In the decades to come, however, there would be many more claimants to wonder-working glory—among them other metals, polymers, ceramics, blends called composites, and the electrically talented group known as semiconductors. Over the course of the 20th century, virtually every aspect of the familiar world, from clothing to construction, would be profoundly changed by new materials. High performance materials would also make possible some of the century's most dazzling technological achievements: airplanes and spacecraft, microchips and magnetic disks, lasers and the fiber-optic highways of the Internet. And behind all that lies another, less obvious, wonder—the ability of scientists and engineers to customize matter for particular applications by manipulating its composition and microstructure: they start with a design requirement and create a material that answers it.
Of the various families of metals represented among high performance materials, steel still stands supreme in both versatility and volume of production. Hundreds of alloys are made by adding chromium, nickel, manganese, molybdenum, vanadium, or other metals to the basic steel recipe of iron plus a small but critical amount of carbon. Some of these alloys are superstrong or ultrahard; some are almost impervious to corrosion; some can withstand constant flexing; some possess certain desired electrical or magnetic properties. Highly varied microstructures can be produced by processing the metal in various ways.

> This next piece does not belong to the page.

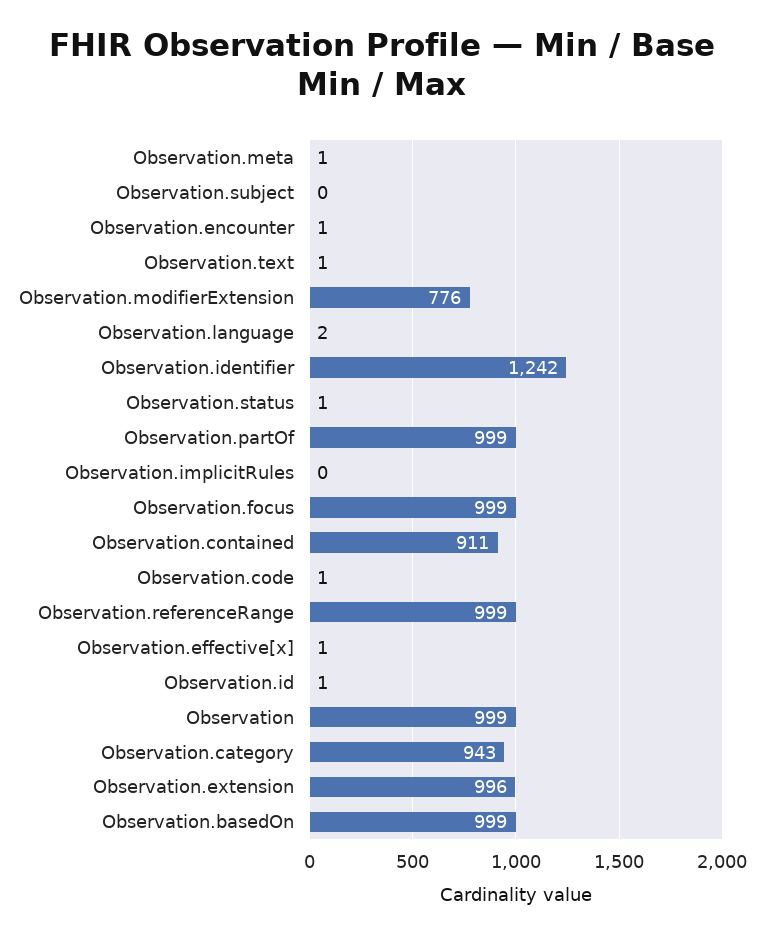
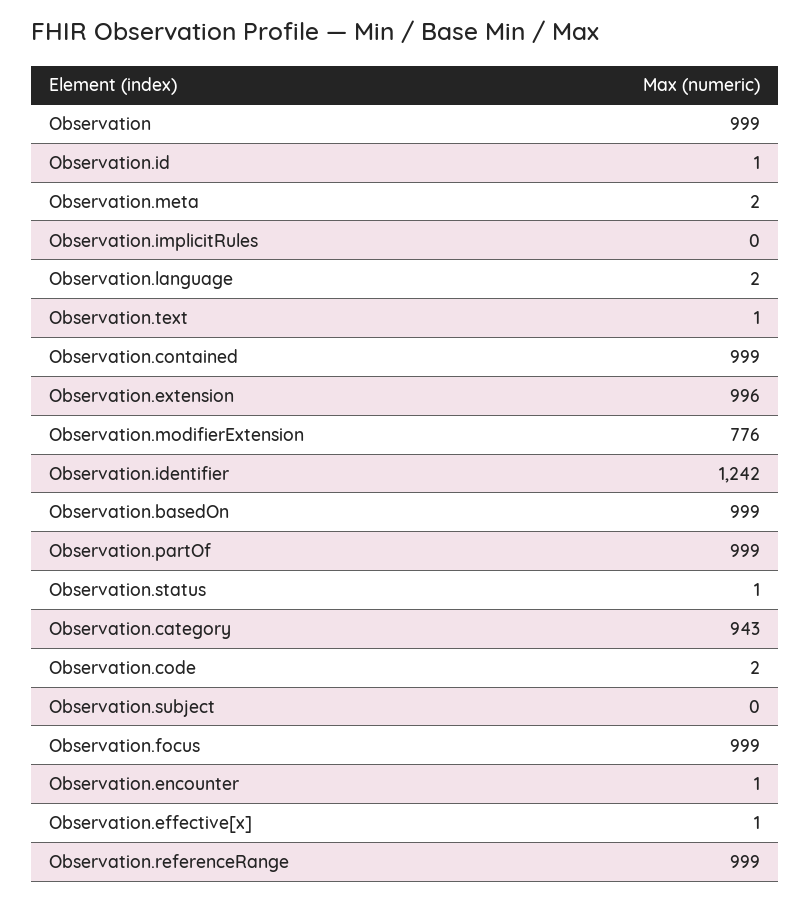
Observation.meta: 1 -> 2
Observation.contained: 911 -> 999
Observation.code: 1 -> 2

Until well into the 20th century, new steel alloys were concocted mainly by trial-and-error cookery, but steelmakers at least had the advantage of long experience—3 millennia of it, in fact. That wasn't the case with aluminum, the third most common element in Earth's crust, yet never seen in pure form until 1825. It was heralded as a marvel—light, silvery, resistant to corrosion—but the metal was so difficult to separate from its ore that it remained a rarity until the late 19th century, when a young American, Charles Martin Hall, found that electricity could pull aluminum atoms apart from tight-clinging oxygen partners. Extensive use was still blocked by the metal's softness, limiting it to such applications as jewelry and tableware. But in 1906 a German metallurgist named Alfred Wilm, by happy chance, discovered a strengthening method. He made an alloy of aluminum with a small amount of copper and heated it to a high temperature, then quickly cooled it. At first the aluminum was even softer than before, but within a few days it became remarkably strong, a change caused by the formation of minute copper-rich particles in the alloy, called precipitation hardening. This lightweight material became invaluable in aviation and other transportation applications.

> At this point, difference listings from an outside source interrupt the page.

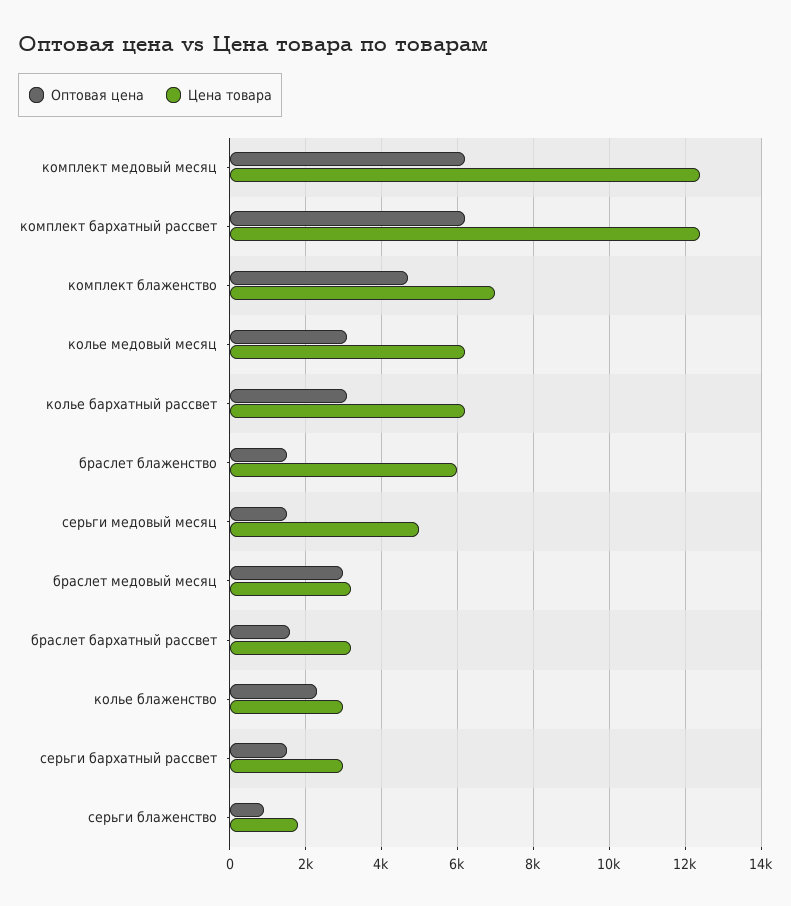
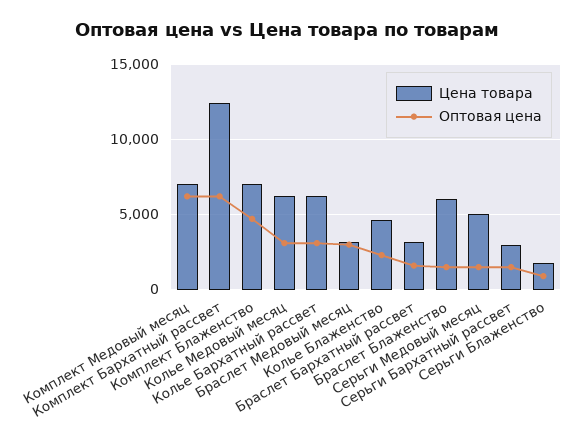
Цена товара, комплект медовый месяц: 12400 -> 7000
Цена товара, колье блаженство: 3000 -> 4500

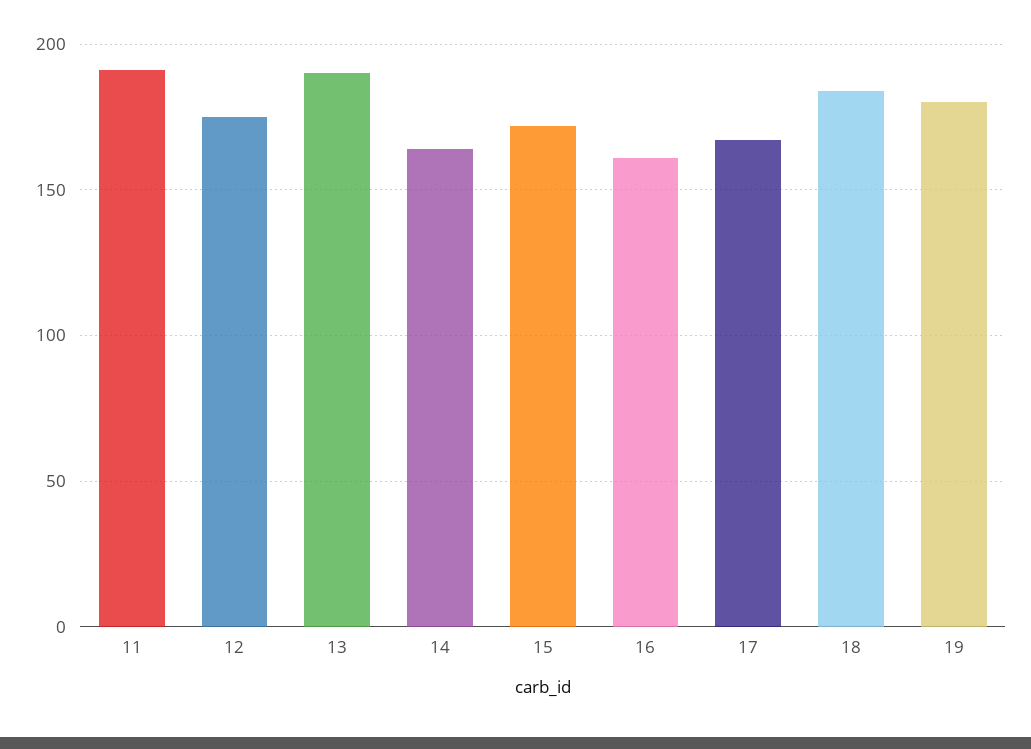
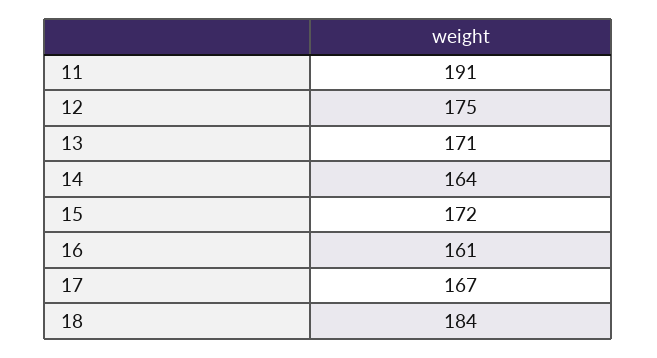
13: 190 -> 171
19: 180 -> none

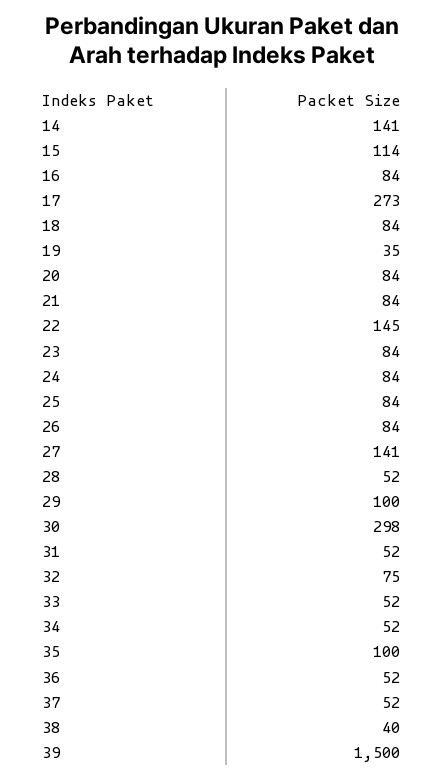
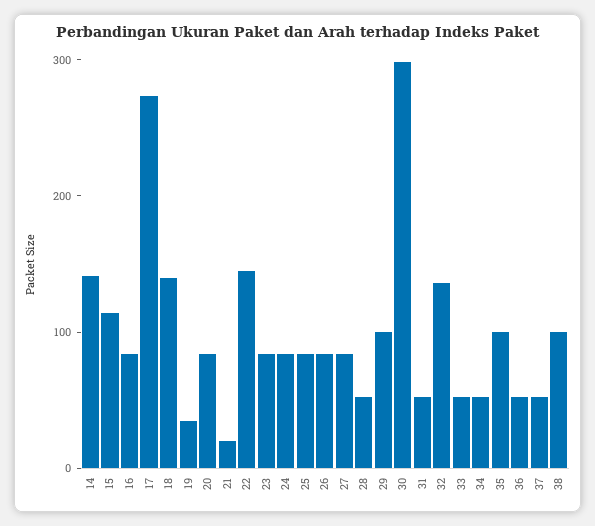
18: 84 -> 140
21: 84 -> 20
27: 141 -> 80
32: 75 -> 140
38: 40 -> 100
39: 1500 -> none

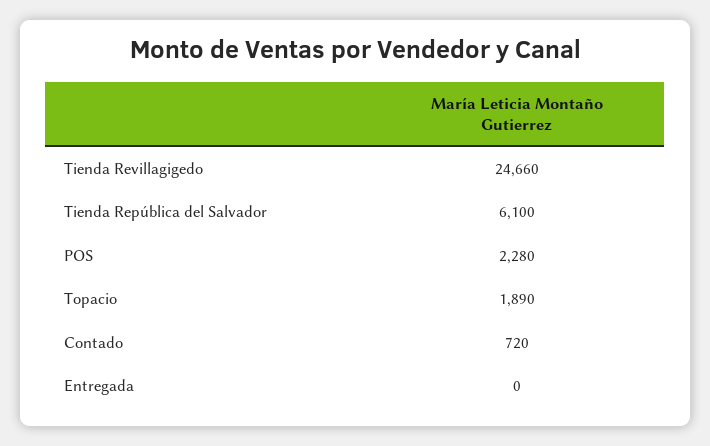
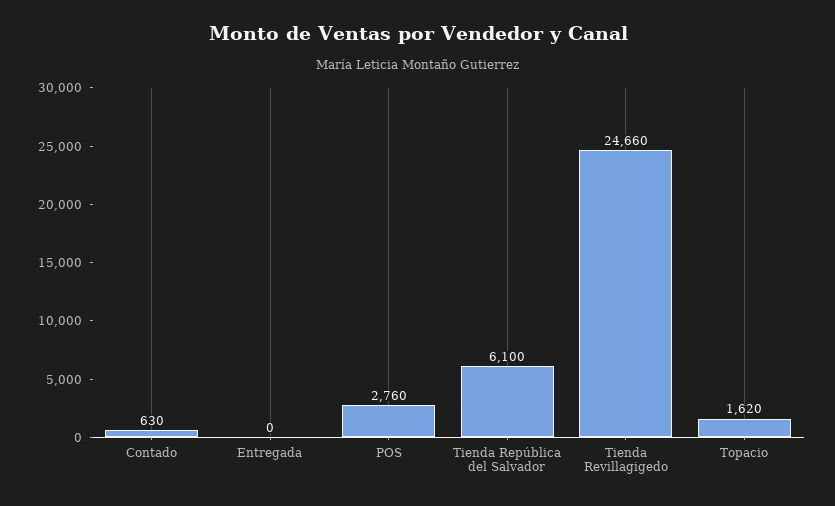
POS: 2280 -> 2760
Topacio: 1890 -> 1620
Contado: 720 -> 630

In recent decades other high performance metals have found important roles in aircraft. Titanium, first isolated in 1910 but not produced in significant quantities until the 1950s, is one of them. It is not only light and resistant to corrosion but also can endure intense heat, a requirement for the skin of planes traveling at several times the speed of sound. But even titanium can't withstand conditions inside the turbine of a jet engine, where temperatures may be well above 2,000° F. Turbine blades are instead made of nickel- and cobalt-based materials known as superalloys, which remain strong in fierce heat while spinning at tremendous speed. To ensure they have the maximum possible resistance to high-temperature deformation, the most advanced of these blades are grown from molten metal as single crystals in ceramic molds.